= Henri Lonchay =

Belgian historian

Henri Lonchay (1860–1918) was a Belgian academic historian.

==Life==
Lonchay was born in Liège on 10 April 1860 to a family involved in the arms trade. He was educated at the Athenée royale de Liège and then at the École Normale in the same city, graduating in July 1881 with a qualification to teach history in the upper forms of secondary school. While a student at the École Normale, he had also taken some of Paul Fredericq's courses on National History at the University of Liège.

He taught at secondary schools in Chimay and Ghent before his appointment to the Athénée royal de Bruxelles in 1883, where he taught both history and geography. While teaching he continued to publish his research on the history of the principality of Liège in the early modern period. His studies De l'attitude des souverains des Pays-Bas à l'égard du Pays Liège au XVIe siècle and La principauté de Liège, la France et les Pays-Bas aux XVIIe et XVIIIe siècles received prizes from the Royal Academy of Science, Letters and Fine Arts of Belgium in 1887 and 1891, as did La rivalité de la France et de l'Espagne aux Pays-Bas (1635-1700) in 1894.

From 1890 he had begun lecturing at the Université libre de Bruxelles, where he was appointed full professor in 1895. In 1906 and again in 1908 he undertook research missions to the Simancas archives to analyse documents relating to Belgian history, particularly during the reign of the Archdukes Albert and Isabella as joint sovereigns of the Habsburg Netherlands.
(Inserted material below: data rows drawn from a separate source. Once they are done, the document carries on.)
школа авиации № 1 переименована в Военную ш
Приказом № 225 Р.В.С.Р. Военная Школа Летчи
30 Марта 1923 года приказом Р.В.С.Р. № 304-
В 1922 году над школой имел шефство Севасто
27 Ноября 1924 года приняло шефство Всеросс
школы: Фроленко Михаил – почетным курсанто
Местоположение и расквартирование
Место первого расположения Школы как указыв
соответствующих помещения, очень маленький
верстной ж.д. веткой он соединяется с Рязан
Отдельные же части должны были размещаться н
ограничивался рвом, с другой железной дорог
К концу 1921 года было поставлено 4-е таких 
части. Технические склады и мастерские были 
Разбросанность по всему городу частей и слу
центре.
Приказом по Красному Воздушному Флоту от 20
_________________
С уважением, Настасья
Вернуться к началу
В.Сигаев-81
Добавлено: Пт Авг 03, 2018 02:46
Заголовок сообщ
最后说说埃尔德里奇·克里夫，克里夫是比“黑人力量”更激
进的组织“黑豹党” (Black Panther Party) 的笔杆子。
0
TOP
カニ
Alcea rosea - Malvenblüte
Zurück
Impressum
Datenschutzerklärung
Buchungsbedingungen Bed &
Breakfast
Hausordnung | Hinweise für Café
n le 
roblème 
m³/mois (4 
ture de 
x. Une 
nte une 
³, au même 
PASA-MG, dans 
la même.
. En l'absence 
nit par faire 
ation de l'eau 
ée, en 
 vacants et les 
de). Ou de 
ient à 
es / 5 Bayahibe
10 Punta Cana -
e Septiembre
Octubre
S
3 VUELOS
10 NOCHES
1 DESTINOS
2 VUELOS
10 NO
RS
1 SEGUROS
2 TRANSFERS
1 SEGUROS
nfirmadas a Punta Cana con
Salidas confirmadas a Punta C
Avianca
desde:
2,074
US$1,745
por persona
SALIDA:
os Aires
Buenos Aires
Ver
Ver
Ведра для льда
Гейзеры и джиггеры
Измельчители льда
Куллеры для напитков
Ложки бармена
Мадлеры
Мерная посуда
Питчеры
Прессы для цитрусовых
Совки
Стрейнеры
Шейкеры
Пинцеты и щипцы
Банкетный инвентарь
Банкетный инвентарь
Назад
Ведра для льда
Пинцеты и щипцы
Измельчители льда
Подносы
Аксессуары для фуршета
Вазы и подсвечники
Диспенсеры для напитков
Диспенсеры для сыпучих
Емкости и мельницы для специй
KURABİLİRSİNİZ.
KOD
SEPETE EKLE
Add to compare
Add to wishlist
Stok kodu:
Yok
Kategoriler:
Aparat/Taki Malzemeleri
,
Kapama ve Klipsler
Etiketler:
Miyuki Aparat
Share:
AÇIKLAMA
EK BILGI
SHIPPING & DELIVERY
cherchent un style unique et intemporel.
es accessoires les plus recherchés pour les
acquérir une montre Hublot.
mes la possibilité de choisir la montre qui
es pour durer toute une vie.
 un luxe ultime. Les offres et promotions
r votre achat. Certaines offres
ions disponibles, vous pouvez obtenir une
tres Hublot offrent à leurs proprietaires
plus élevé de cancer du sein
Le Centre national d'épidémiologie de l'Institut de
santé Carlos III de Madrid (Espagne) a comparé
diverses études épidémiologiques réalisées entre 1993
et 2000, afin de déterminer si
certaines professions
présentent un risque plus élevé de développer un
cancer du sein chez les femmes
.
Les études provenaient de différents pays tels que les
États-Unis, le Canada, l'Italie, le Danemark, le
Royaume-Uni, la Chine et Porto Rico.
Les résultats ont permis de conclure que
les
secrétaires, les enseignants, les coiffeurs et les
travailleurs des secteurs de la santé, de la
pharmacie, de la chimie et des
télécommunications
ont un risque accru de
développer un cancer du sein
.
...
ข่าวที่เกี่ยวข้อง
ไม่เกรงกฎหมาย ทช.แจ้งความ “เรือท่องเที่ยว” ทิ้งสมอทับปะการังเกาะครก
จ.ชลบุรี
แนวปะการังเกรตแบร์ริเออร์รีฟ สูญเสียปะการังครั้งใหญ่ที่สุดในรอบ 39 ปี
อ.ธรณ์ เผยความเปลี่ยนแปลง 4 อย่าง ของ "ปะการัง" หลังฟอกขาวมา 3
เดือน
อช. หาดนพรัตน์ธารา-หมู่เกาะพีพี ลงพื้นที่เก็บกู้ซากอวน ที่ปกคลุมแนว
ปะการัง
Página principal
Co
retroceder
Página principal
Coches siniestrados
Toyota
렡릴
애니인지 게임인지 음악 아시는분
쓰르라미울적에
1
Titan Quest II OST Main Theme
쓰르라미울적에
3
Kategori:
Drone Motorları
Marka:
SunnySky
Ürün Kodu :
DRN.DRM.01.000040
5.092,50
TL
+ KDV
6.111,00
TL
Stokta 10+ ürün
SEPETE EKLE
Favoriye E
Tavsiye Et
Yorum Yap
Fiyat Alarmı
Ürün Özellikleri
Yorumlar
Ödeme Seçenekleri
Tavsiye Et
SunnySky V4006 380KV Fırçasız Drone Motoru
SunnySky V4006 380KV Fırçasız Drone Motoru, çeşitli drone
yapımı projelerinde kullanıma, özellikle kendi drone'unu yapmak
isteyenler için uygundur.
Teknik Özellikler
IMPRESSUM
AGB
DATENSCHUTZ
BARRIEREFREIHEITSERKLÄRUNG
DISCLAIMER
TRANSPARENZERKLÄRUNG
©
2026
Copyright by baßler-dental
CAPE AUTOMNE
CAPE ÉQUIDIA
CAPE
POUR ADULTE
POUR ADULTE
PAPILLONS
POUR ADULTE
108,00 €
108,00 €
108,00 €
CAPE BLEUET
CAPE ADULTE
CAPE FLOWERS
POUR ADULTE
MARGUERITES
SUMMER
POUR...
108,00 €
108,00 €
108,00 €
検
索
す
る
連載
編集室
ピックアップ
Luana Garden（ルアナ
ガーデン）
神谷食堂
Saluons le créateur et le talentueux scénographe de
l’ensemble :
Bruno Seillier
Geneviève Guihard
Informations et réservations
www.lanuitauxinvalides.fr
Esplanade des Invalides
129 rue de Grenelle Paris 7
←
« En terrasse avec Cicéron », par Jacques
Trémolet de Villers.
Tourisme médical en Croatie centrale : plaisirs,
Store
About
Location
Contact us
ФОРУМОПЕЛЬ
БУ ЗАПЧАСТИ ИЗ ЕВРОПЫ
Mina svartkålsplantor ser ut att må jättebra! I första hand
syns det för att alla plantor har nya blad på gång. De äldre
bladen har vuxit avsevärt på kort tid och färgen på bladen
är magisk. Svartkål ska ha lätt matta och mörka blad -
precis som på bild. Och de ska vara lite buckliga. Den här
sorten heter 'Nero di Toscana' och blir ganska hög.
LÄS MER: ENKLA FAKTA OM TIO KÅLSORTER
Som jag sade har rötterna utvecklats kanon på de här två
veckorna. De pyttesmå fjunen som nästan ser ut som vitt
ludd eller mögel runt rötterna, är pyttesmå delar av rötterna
These formed the basis of the five-volume calendar Correspondance de la Cour d'Espagne sur les affaires des Pays-Bas, completed after his death by Joseph Cuvelier and Joseph Lefèvre.

His teaching in Brussels was suspended during the German occupation of Belgium in World War I, and he died in Schaerbeek on 13 December 1918.

==Honours==
Lonchay became a corresponding member of the Royal Academy of Belgium in 1907, and a full member on 27 May 1913.